The company is continuing to use Europe as an R&D platform for new coatings concepts aimed at the global market, such as mirror effect paints, primer and basecoat integration, cathodic e-coatings and scratch-resistant paints. New technologies helped BASF achieve increased automobile coatings sales last year in Europe.

“We are very satisfied with our [automobile coatings] business,” said Kurt Bock, BASF’s chairman, at the company’s annual press conference at Ludwigshafen, Germany, in February. “It is profitable and is well positioned all over the world.”

Its OEM coatings operation in Europe fits with the company’s strategy in the region of aligning itself with customer businesses, which are in the higher ends of their markets. “These are companies that are growing and exporting their products all over the world,” said Bock.

Bayer MaterialScience (BMS) announced in January that it is building a plant at Leverkusen, Germany, to make hexamethylene diisocyanate (HDI) and isophorone diisocyanate (IPDI), which are used mainly as raw materials for high-quality low-solvent  polyurethane topcoats for automobiles.

“We must adjust our capacities accordingly if we are to meet the rising demand for coating and adhesive raw materials,” said Daniel Meyer, head of coatings, adhesives and coatings at BMS.

The rapid growth in Europe of an export-orientated luxury cars sector, based on some of the region’s leading historical brands, has been encouraging the development of new materials and design concepts in coatings, particularly for personalized versions of the vehicles.

At Bugatti, Molsheim, France, now owned by Volkswagen, porcelain coatings, developed by the well-known porcelain maker Koenigliche Porzellan-Manufaktur  (KPM) of Berlin, have been put on the exterior of a version of the Bugatti Veyron Grand Sport model.

Ceramic coatings have been used on the engine exhaust systems of high performing sports cars and on motor racing vehicles. This appears to be the first time they have been applied to the outside of a car.

At Bentley Motors in the UK, another traditional luxury brand whose global sales rose by 37 percent last year with sales to China virtually doubling, innovative ideas on the design and application of coatings inside the vehicle are being tested. A design company headed by David Linley, a leading UK designer and nephew of the country’s Queen Elizabeth, has placed traditional wood inlays with different types of veneer on fascias, consoles and waist rails in the interior of Bentley models.

Rolls-Royce Motor Cars, now a BMW subsidiary whose global sales rose 31 percent last year, is intent on maintaining old traditions of paint craftsmanship at its plant at Goodwood, southern England.

“We are continuing the grand tradition started centuries ago by the coach-building industry with at least five layers of paint and clear lacquer coating being applied to each [vehicle],” said Nigel Wonnacott, Rolls-Royce’s product communications manager.” Between each layer technicians sand the body by hand.
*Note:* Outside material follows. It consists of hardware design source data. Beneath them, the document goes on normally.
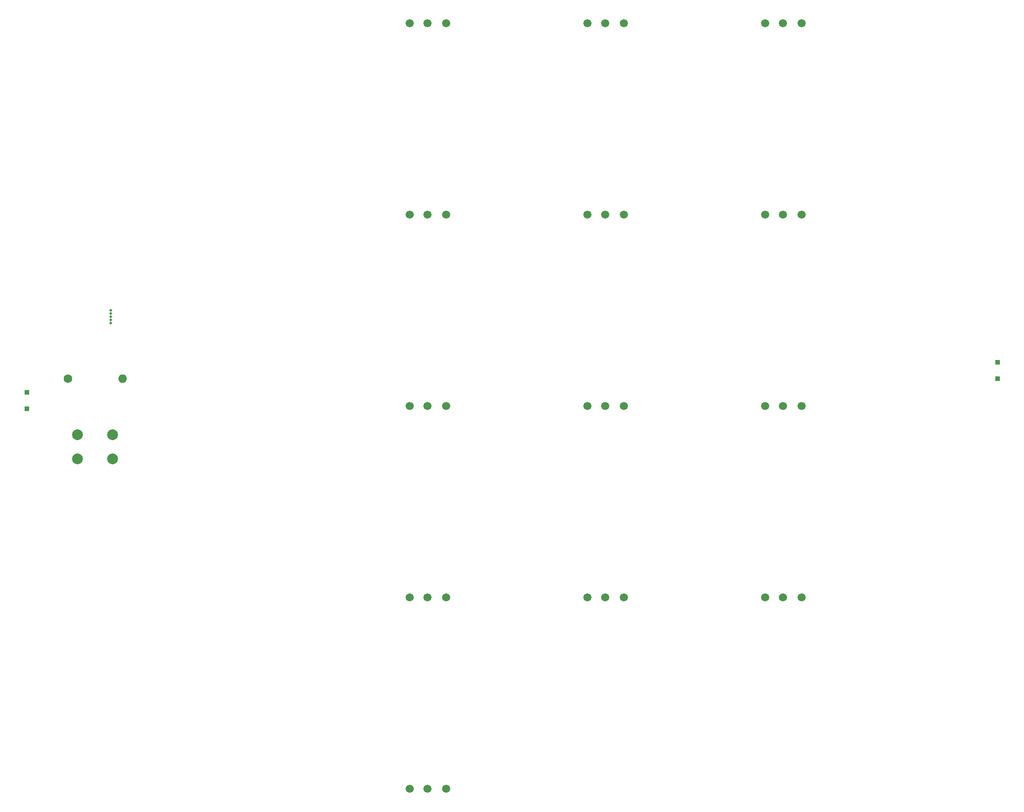
<source format=gbr>
%TF.GenerationSoftware,KiCad,Pcbnew,7.0.7-7.0.7~ubuntu20.04.1*%
%TF.CreationDate,2023-12-04T12:54:59-03:00*%
%TF.ProjectId,EA075,45413037-352e-46b6-9963-61645f706362,rev?*%
%TF.SameCoordinates,Original*%
%TF.FileFunction,Soldermask,Bot*%
%TF.FilePolarity,Negative*%
%FSLAX46Y46*%
G04 Gerber Fmt 4.6, Leading zero omitted, Abs format (unit mm)*
G04 Created by KiCad (PCBNEW 7.0.7-7.0.7~ubuntu20.04.1) date 2023-12-04 12:54:59*
%MOMM*%
%LPD*%
G01*
G04 APERTURE LIST*
%ADD10C,0.500000*%
%ADD11R,0.850000X0.850000*%
%ADD12C,1.500000*%
%ADD13C,2.000000*%
%ADD14O,1.600000X1.600000*%
%ADD15C,1.600000*%
G04 APERTURE END LIST*
D10*
%TO.C,U2*%
X72660000Y-97120000D03*
X72660000Y-98320000D03*
X72660000Y-96520000D03*
X72660000Y-98920000D03*
X72660000Y-97720000D03*
%TD*%
D11*
%TO.C,J4*%
X57010000Y-114810000D03*
%TD*%
%TO.C,J3*%
X57010000Y-111760000D03*
%TD*%
D12*
%TO.C,M13*%
X134920000Y-185420000D03*
X131470000Y-185420000D03*
X128130000Y-185420000D03*
%TD*%
%TO.C,M11*%
X167940000Y-149860000D03*
X164490000Y-149860000D03*
X161150000Y-149860000D03*
%TD*%
%TO.C,M1*%
X134920000Y-43180000D03*
X131470000Y-43180000D03*
X128130000Y-43180000D03*
%TD*%
%TO.C,M10*%
X134920000Y-149860000D03*
X131470000Y-149860000D03*
X128130000Y-149860000D03*
%TD*%
%TO.C,M2*%
X167940000Y-43180000D03*
X164490000Y-43180000D03*
X161150000Y-43180000D03*
%TD*%
D11*
%TO.C,J1*%
X237350000Y-106170000D03*
%TD*%
D12*
%TO.C,M12*%
X200960000Y-149860000D03*
X197510000Y-149860000D03*
X194170000Y-149860000D03*
%TD*%
D13*
%TO.C,SW2*%
X72960000Y-124170000D03*
X66460000Y-124170000D03*
X72960000Y-119670000D03*
X66460000Y-119670000D03*
%TD*%
D12*
%TO.C,M5*%
X167940000Y-78740000D03*
X164490000Y-78740000D03*
X161150000Y-78740000D03*
%TD*%
%TO.C,M4*%
X134920000Y-78740000D03*
X131470000Y-78740000D03*
X128130000Y-78740000D03*
%TD*%
D14*
%TO.C,R1*%
X74790000Y-109220000D03*
D15*
X64630000Y-109220000D03*
%TD*%
D12*
%TO.C,M3*%
X200960000Y-43180000D03*
X197510000Y-43180000D03*
X194170000Y-43180000D03*
%TD*%
%TO.C,M6*%
X200960000Y-78740000D03*
X197510000Y-78740000D03*
X194170000Y-78740000D03*
%TD*%
%TO.C,M9*%
X200960000Y-114300000D03*
X197510000Y-114300000D03*
X194170000Y-114300000D03*
%TD*%
%TO.C,M7*%
X134920000Y-114300000D03*
X131470000Y-114300000D03*
X128130000Y-114300000D03*
%TD*%
%TO.C,M8*%
X167940000Y-114300000D03*
X164490000Y-114300000D03*
X161150000Y-114300000D03*
%TD*%
D11*
%TO.C,J2*%
X237350000Y-109220000D03*
%TD*%
M02*

</source>
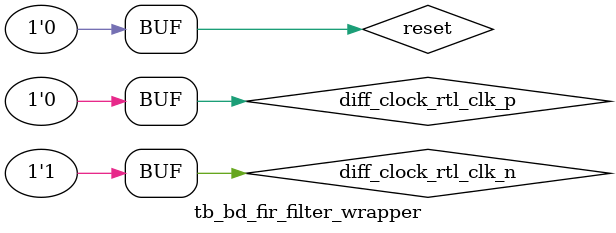
<source format=v>
`timescale 1ns / 1ps

module tb_bd_fir_filter_wrapper();

  localparam CLK_PERIOD = 10;

  reg diff_clock_rtl_clk_n;
  reg diff_clock_rtl_clk_p;
  reg reset;
  
  always begin
    diff_clock_rtl_clk_p = 1; diff_clock_rtl_clk_n = 0; #(CLK_PERIOD / 2);
    diff_clock_rtl_clk_p = 0; diff_clock_rtl_clk_n = 1; #(CLK_PERIOD / 2);
  end
  
  always begin
    reset = 1;
    #(CLK_PERIOD * 4);
    reset = 0;
    #1000000000;
  end
  
//  bd_fir_filter_design_wrapper bd_fir_filter_design_wrapper_dut(
//    .diff_clock_rtl_clk_p (diff_clock_rtl_clk_p),
//    .diff_clock_rtl_clk_n (diff_clock_rtl_clk_n),
//    .reset                (reset)
//  );

  bd_fir_testing_wrapper bd_fir_testing_wrapper_dut(
    .diff_clock_rtl_clk_p (diff_clock_rtl_clk_p),
    .diff_clock_rtl_clk_n (diff_clock_rtl_clk_n),
    .reset                (reset)
  );

endmodule

</source>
Following application of a final coat, the body is meticulously hand polished for five hours to achieve the glossy luster normally associated with a grand piano.”

As part of its program, coatings colors can be specified by customers through a Rolls-Royce iPad App, which enables the colors to be applied to a virtual car on the screen.

The revival of Europe’s luxury car sector is indicative of new opportunities in the region for coatings innovations in automobiles, whether based on novel technologies or traditional practices.